Changes in leg kinematics in response to unpredictability in lateral jump execution.

Lateral movements like cutting are essential in many team sport disciplines. The aim of the present study was to analyse adaptations in motor control in response to task unpredictability during lateral movement execution. Twelve subjects performed lateral jumps with different landing modalities (stable, sliding or counteracting) that were either known (predictable setting) or unknown (unpredictable setting) prior to movement execution.
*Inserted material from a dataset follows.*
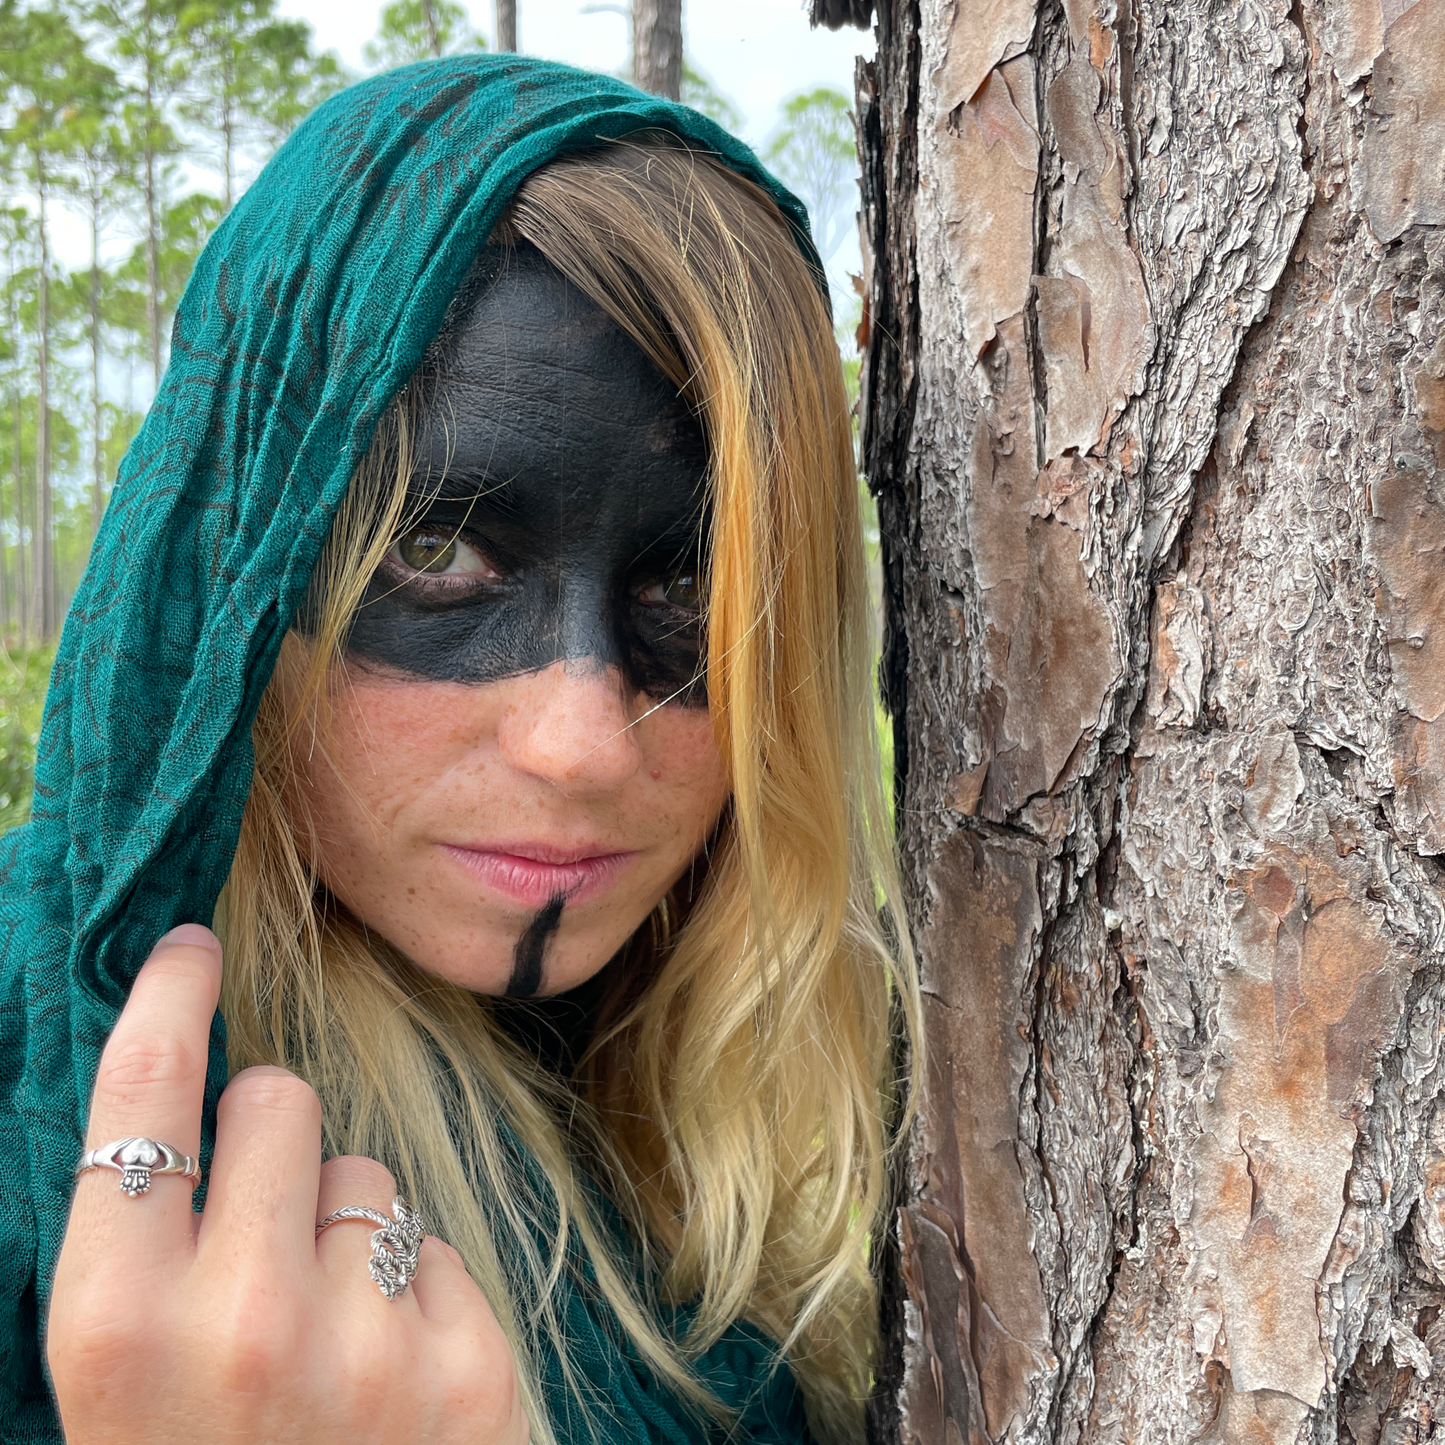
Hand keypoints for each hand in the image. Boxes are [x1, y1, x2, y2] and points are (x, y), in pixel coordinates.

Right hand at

Results revealed that regardless of the landing modality, hip joint abduction was significantly greater in the unpredictable compared to predictable setting. Furthermore, during the sliding landing modality, hip flexion decreased from 211 ± 7° to 207 ± 7° and knee flexion decreased from 26 ± 4° to 24 ± 4° at the instant of ground contact in the unpredictable compared to predictable condition. During the stable landing modality, the knee joint abduction increased from -0.3 ± 6° to -3 ± 6° after initial ground contact in the unpredictable compared to predictable setting. The present results support our hypothesis that pre-programmed motor activity depends on the predictability of the landing modality during lateral movements. According to its adaptation in the frontal plane and in some extent in the sagittal plane, the hip joint seems to play the major role in the modulation of the pre-programmed activity for successful lateral jump execution in an unpredictable setting. However, these kinematic adaptations are concerning since these changes were associated with higher knee abduction during the stable landing modality and therefore with possible higher risk of injury.